Moroccan journalist Ali Lmrabet found that out first hand when he was sent to jail last year for three years for comments construed to be insulting to King Muhammad and the royal family.
Lmrabet's fate illustrates the type of restrictions on democratic rights common in the Muslim states of North Africa.
Events in Algeria show how robust the confrontation between the authorities and the media can get. The RSF report says that, in 2003, there was no let-up in legal harassment, prosecutions, court sentences, intimidation, and physical attacks against Algerian journalists.
That, however, did not deter Algerian newspapers from continuing strong attacks on President Abdelaziz Bouteflika and other top officials, particularly on the question of corruption. One daily ("Liberta") ran photos of Algeria's leaders under a headline reading "thieves."
In neighboring Tunisia, the situation is much the same. In its report, RSF says Tunisia has continued "to advertise itself as an oasis of stability and modernity and the region's most solid bulwark against Islamic fundamentalism."
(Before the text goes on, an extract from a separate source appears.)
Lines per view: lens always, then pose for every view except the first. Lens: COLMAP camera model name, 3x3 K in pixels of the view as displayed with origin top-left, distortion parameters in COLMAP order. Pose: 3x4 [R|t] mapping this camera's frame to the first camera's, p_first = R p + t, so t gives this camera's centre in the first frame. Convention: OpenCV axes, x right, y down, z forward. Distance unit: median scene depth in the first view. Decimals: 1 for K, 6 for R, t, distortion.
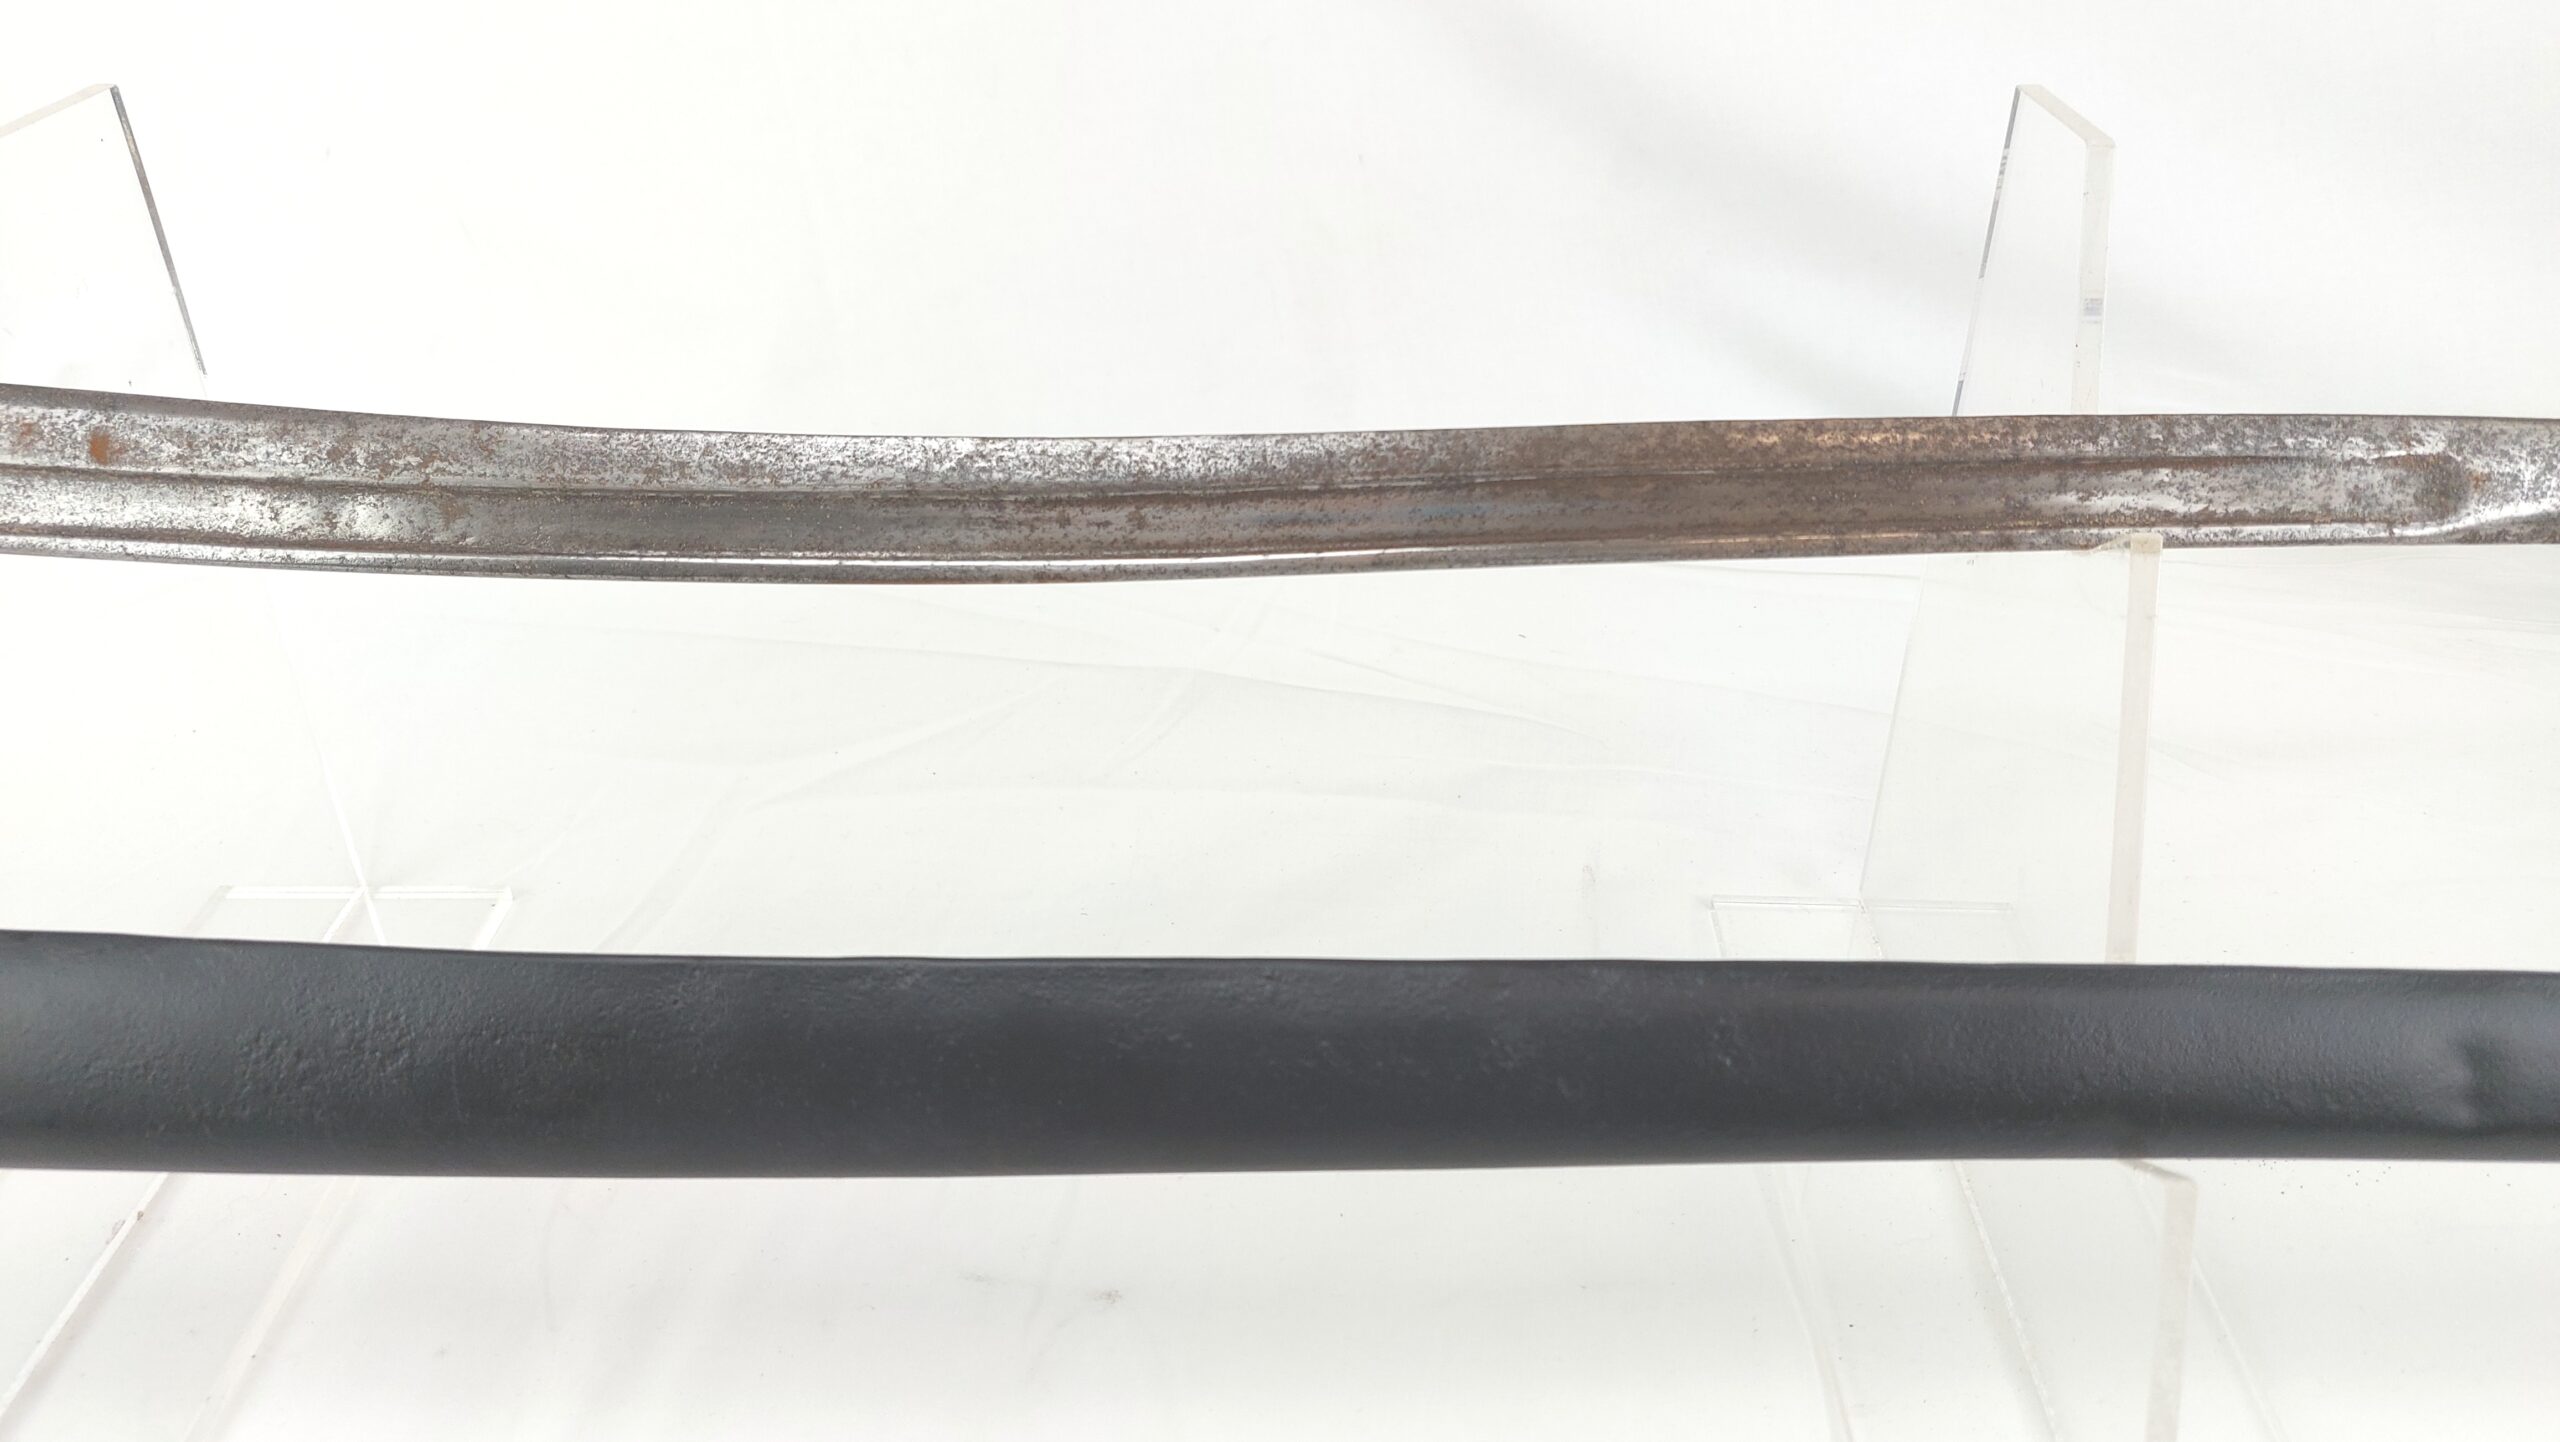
lens RADIAL K [[1781.9, 0, 1280.0], [0, 1781.9, 721.0], [0, 0, 1]] dist [0.032264, -0.073707]
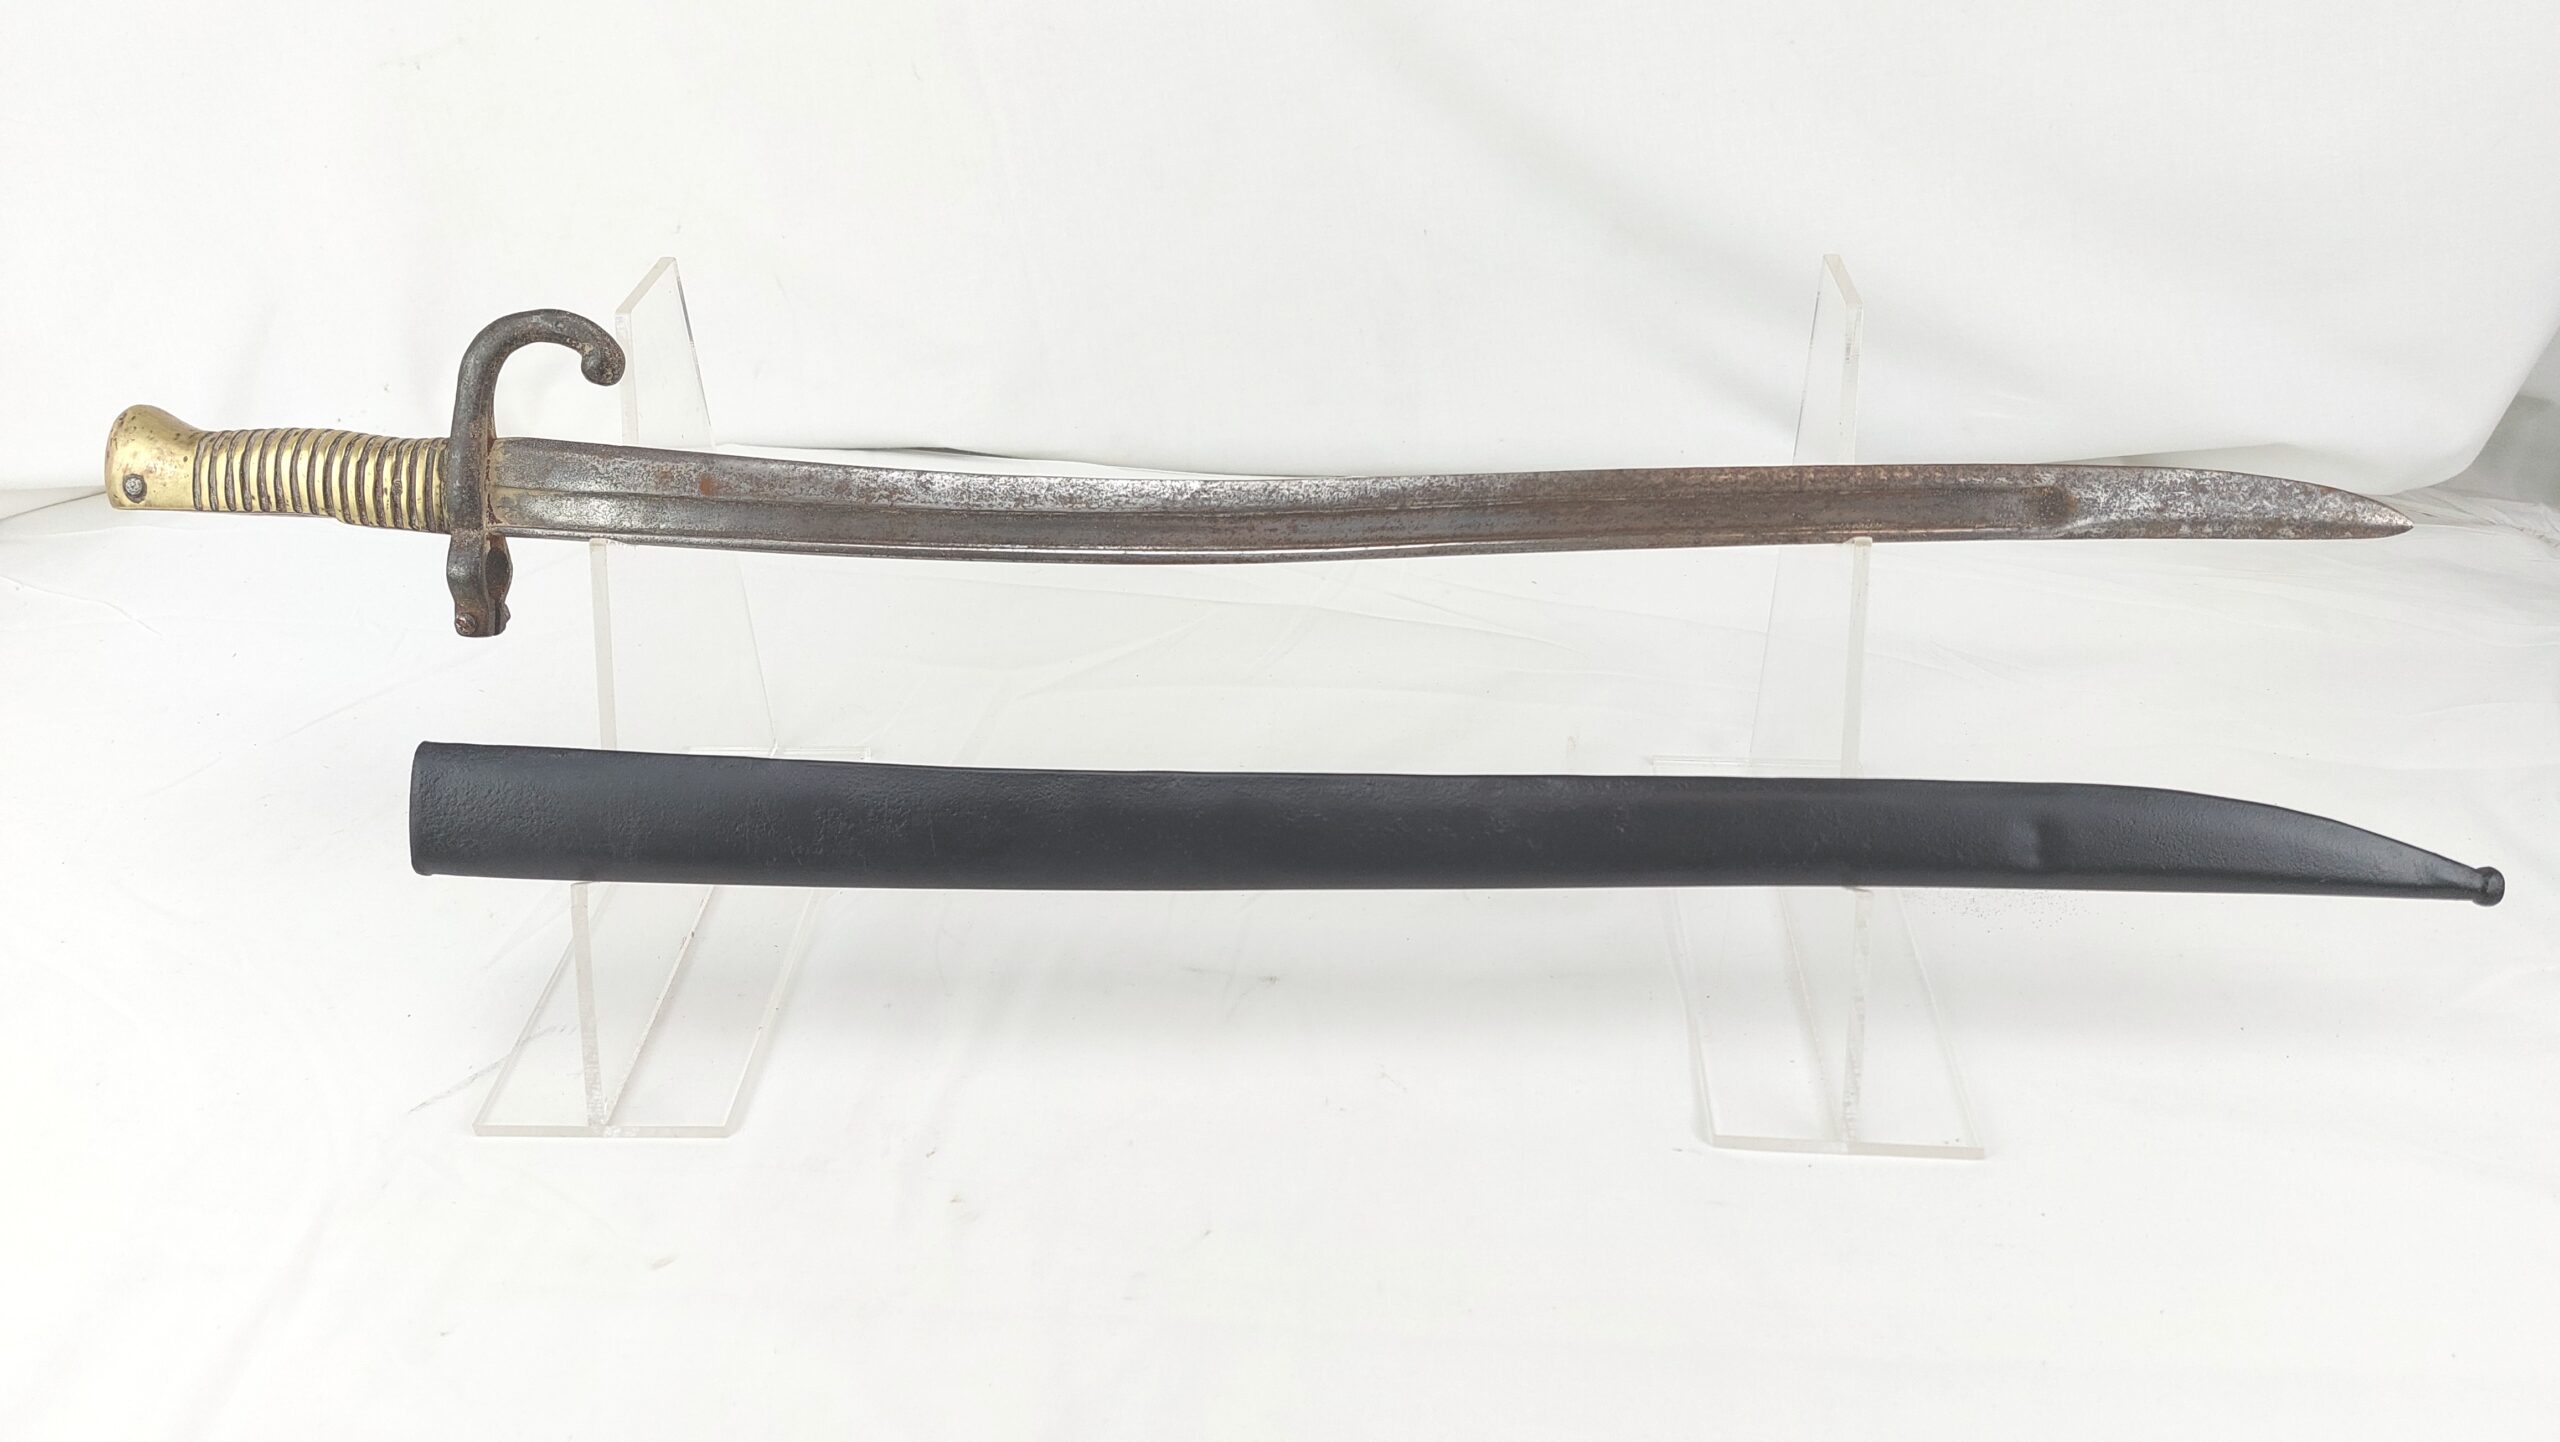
lens RADIAL K [[1825.2, 0, 1280.0], [0, 1825.2, 721.0], [0, 0, 1]] dist [0.037279, -0.101941]
pose [[0.999587, 0.002554, -0.028620, -0.040977], [-0.001187, 0.998863, 0.047667, -0.008343], [0.028709, -0.047613, 0.998453, -0.792990]]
But it says the gap is widening between "this image peddled abroad and the increasing violation of human rights in the country itself."
Further east, another Maghreb nation, Libya, is making strenuous efforts to end its political and economic isolation. Among other things, it has renounced all programs on weapons of mass destruction. It is also promising economic reforms, but RSF spokeswoman Cazes says this radical turnaround has certainly not affected the state of the media -- not yet at least: "Libya is promising a lot, but up till now, freedom of the press is nonexistent in that country. All the media are being very tightly controlled by [Libyan leader] Colonel [Muammar] Ghaddafi."
Regional analyst Eberhard Rhein notes it is now almost 10 years since the European Union began its so-called "Barcelona dialogue" with the Maghreb countries. This dialogue is supposed to bring economic progress to the Maghreb and bind the two sides in ever-deepening relations. But progress so far has been unspectacular.
"Overall progress has been slower, much slower, than in the European Union accession countries,” Rhein says. “[In North Africa,] they lack, of course, one big and supreme incentive -- namely, prospective membership of the EU."
What is particularly damaging, says Rhein, is that the North African states lack the educational standards that are necessary in the modern world.
"Education lags behind, and probably it is the most important lack, and the biggest shortcoming, when it comes to socio-economic development," he said.
But Rhein says the negative developments in the region should not be exaggerated. The Islamic insurgency in Algeria appears to be over, Libya is making every effort to reconnect itself with the international community, and Morocco's new king may eventually confirm his reform credentials.
Rhein says progress is being made, but too slowly: "There has been no regression since Barcelona, [but] progress should be faster. And the big question is, how can we jointly get them to go faster?"